Yesterday, I put the finishing touches on the FileStorageNode. This uses the StorageNode API to read/write Atomese s-expressions to a flat file. It's fast, its compact. It's 10x faster than using plain scheme (guile) to dump Atoms: this is thanks to code originally written by Alexey Potapov and Anatoly Belikov -- I wrote a wrapper around it to use the StorageNode API.
Some stats: I tested two datasets: a MOZI biology dataset, and a natural language dataset, of 7 million and 20 million Atoms, respectively. When these are loaded into the AtomSpace (in RAM), they take up 632 and 775 bytes/Atom of RSS (operating system resident set size). This is very typical for Atoms in the AtomSpace. (I put these two datasets up at
https://linas.org/datasets/ for Amirouche.)

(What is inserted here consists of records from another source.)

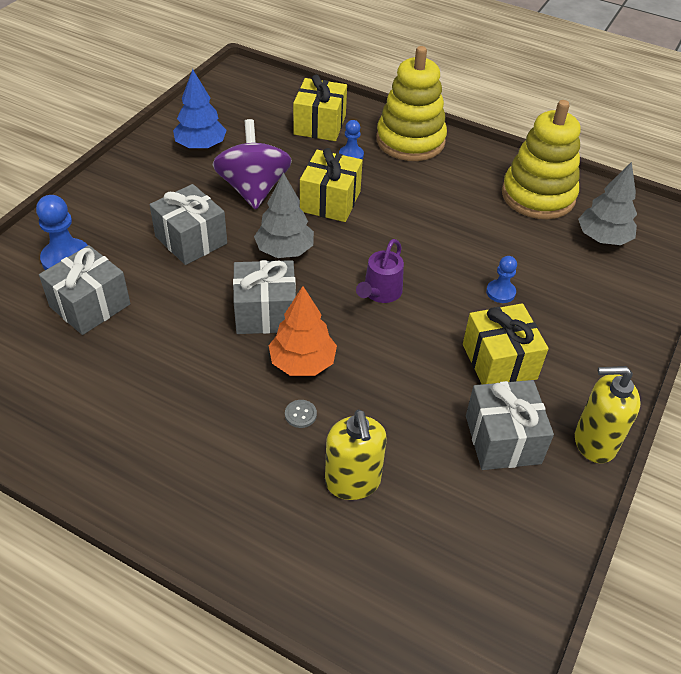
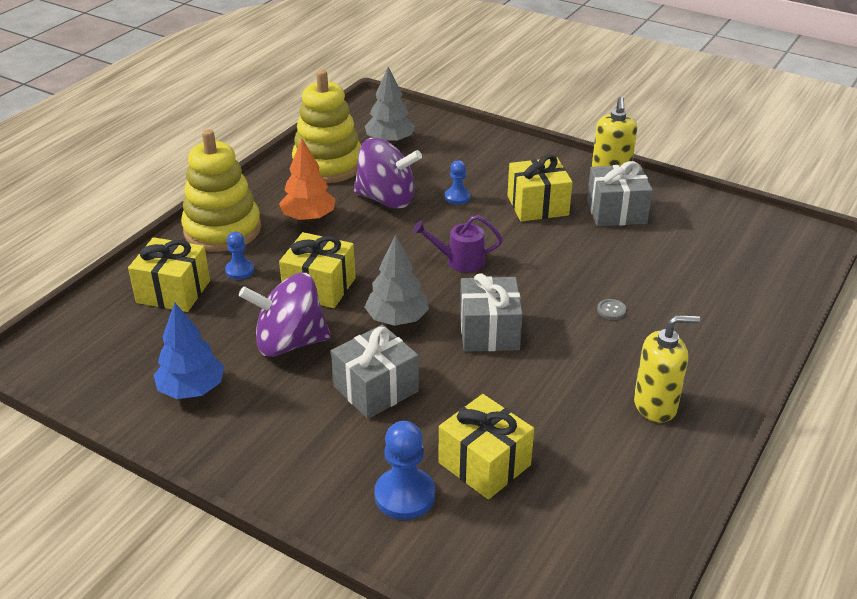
camera: 85 degrees left, 10 degrees down
(90, 305) = (484, 464): grey gift -> yellow gift
(302, 363) = (551, 308): orange tree -> orange tree (308, 218)
(352, 482) = (673, 284): yellow soap dispenser -> yellow soap dispenser (655, 405)
(380, 293) = (459, 261): purple watering can -> purple watering can turned 150 degrees clockwise
(483, 239) = (387, 199): none -> purple spinning top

Dumped to a file, this becomes 55 and 154 bytes/Atom, for plain, uncompressed Atomese s-expressions. When compressed with bzip2, it shrinks to 4 and 6 bytes/Atom! Tiny! Clearly, storing searchable indexes into the AtomSpace costs a huge amount of RAM. The actual data content in typical Atoms is .. tiny.
-- Linas
--
Patrick: Are they laughing at us?
Sponge Bob: No, Patrick, they are laughing next to us.